WORK TASK: In the entries below, the line with "for the Pricing" marks the start. Return it and every following line exactly, ending with the last.

(MATERIAL SHOWN Opens)

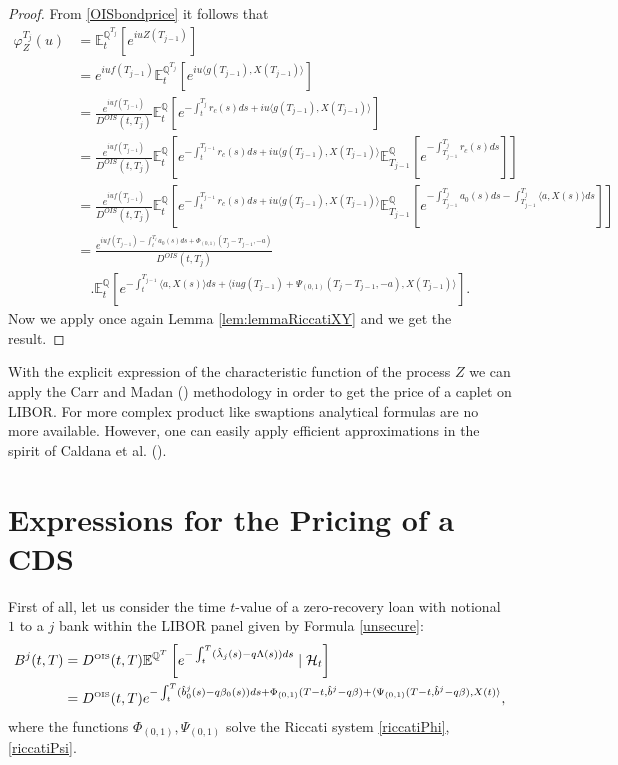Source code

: \documentclass[12pt,a4paper]{article}
\theoremstyle{plain}
\numberwithin{equation}{section}
\begin{document}
\begin{proof}
From \eqref{OISbondprice} it follows that
\begin{align*}
\varphi^{T_j}_Z(u)&=\mathbb{E}_t^{\mathbb{Q}^{T_j}}\left[e^{iuZ (T_{j-1})}\right]\\
&= e^{iuf(T_{j-1})}\mathbb{E}_t^{\mathbb{Q}^{T_j}}\left[e^{iu\langle g(T_{j-1}), X({T_{j-1}})\rangle}\right]\\
&= \frac{e^{iuf(T_{j-1})}}{D^{OIS}(t,T_j)}
\mathbb{E}_t^{\mathbb{Q}}\left[e^{-\int_t^{T_j}r_c(s)ds
+iu\langle g(T_{j-1}), X({T_{j-1}})\rangle}\right]\\
&= \frac{e^{iuf(T_{j-1})}}{D^{OIS}(t,T_j)}
\mathbb{E}_t^{\mathbb{Q}}\left[e^{-\int_t^{T_{j-1}}r_c(s)ds
+iu\langle g(T_{j-1}), X({T_{j-1}})\rangle}
\mathbb{E}_{T_{j-1}}^{\mathbb{Q}}\left[e^{-\int_{T_{j-1}}^{T_{j}}r_c(s)ds}\right]\right]\\
&= \frac{e^{iuf(T_{j-1})}}{D^{OIS}(t,T_j)}
\mathbb{E}_t^{\mathbb{Q}}\left[e^{-\int_t^{T_{j-1}}r_c(s)ds
+iu\langle g(T_{j-1}), X({T_{j-1}})\rangle}
\mathbb{E}_{T_{j-1}}^{\mathbb{Q}}\left[e^{-\int_{T_{j-1}}^{T_{j}}a_0(s)ds-\int_{T_{j-1}}^{T_{j}}\langle a,X(s)\rangle ds}\right]\right]\\
&= \frac{e^{iuf(T_{j-1})-\int_t^{T_{j}}a_0(s)ds+\Phi_{(0,1)}(T_{j}-T_{j-1},-a)}}{D^{OIS}(t,T_j)}\\
&\quad .
 \mathbb{E}_t^{\mathbb{Q}}\left[e^{-\int_t^{T_{j-1}}\langle a,X(s)\rangle ds+\langle iug(T_{j-1})+\Psi_{(0,1)}(T_{j}-T_{j-1},-a),X(T_{j-1})\rangle}
\right].
\end{align*}
Now we apply once again Lemma \ref{lem:lemmaRiccatiXY} and we get the result.
\end{proof}

With the explicit expression of the characteristic function of the process $Z$ we can apply the Carr and Madan (\citeyear*{CarrMadan:1999}) methodology in order to get the price of a caplet on LIBOR.
For more complex product like swaptions analytical formulas are no more available. However, one can easily apply efficient approximations in the spirit of Caldana et al. (\citeyear*{cfgg14}).


\section{Expressions for the Pricing of a CDS}\label{CDS}

First of all, let us consider the time $t$-value of a zero-recovery loan with notional $1$ to  a $j$ bank within the LIBOR panel  given by Formula \eqref{unsecure}:
\begin{eqnarray}
\begin{aligned}
B^j(t,T)&=D^{\tiny \mbox{OIS}}(t,T)\mathbb{E}^{\mathbb{Q}^T}\left[ e^{-\int_t^{T}(\hat{\lambda}_j(s)-q\Lambda(s)) ds}\mid \mathcal{H}_t \right]\\
&=D^{\tiny \mbox{OIS}}(t,T)
e^{-\int_t^T (\hat{b}_0^j(s)-q\beta_0(s))ds+ \Phi_{(0,1)}(T-t,\hat{b}^j-q\beta)+\langle \Psi_{(0,1)}(T-t,\hat{b}^j-q\beta),X(t)\rangle },
\end{aligned}
\end{eqnarray}
where the functions $\Phi_{(0,1)},\Psi_{(0,1)}$ solve the Riccati system \eqref{riccatiPhi}, \eqref{riccatiPsi}.
\end{document}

(MATERIAL SHOWN Closes)

WRITTEN SOLUTION:
\section{Expressions for the Pricing of a CDS}\label{CDS}

First of all, let us consider the time $t$-value of a zero-recovery loan with notional $1$ to  a $j$ bank within the LIBOR panel  given by Formula \eqref{unsecure}:
\begin{eqnarray}
\begin{aligned}
B^j(t,T)&=D^{\tiny \mbox{OIS}}(t,T)\mathbb{E}^{\mathbb{Q}^T}\left[ e^{-\int_t^{T}(\hat{\lambda}_j(s)-q\Lambda(s)) ds}\mid \mathcal{H}_t \right]\\
&=D^{\tiny \mbox{OIS}}(t,T)
e^{-\int_t^T (\hat{b}_0^j(s)-q\beta_0(s))ds+ \Phi_{(0,1)}(T-t,\hat{b}^j-q\beta)+\langle \Psi_{(0,1)}(T-t,\hat{b}^j-q\beta),X(t)\rangle },
\end{aligned}
\end{eqnarray}
where the functions $\Phi_{(0,1)},\Psi_{(0,1)}$ solve the Riccati system \eqref{riccatiPhi}, \eqref{riccatiPsi}.
\end{document}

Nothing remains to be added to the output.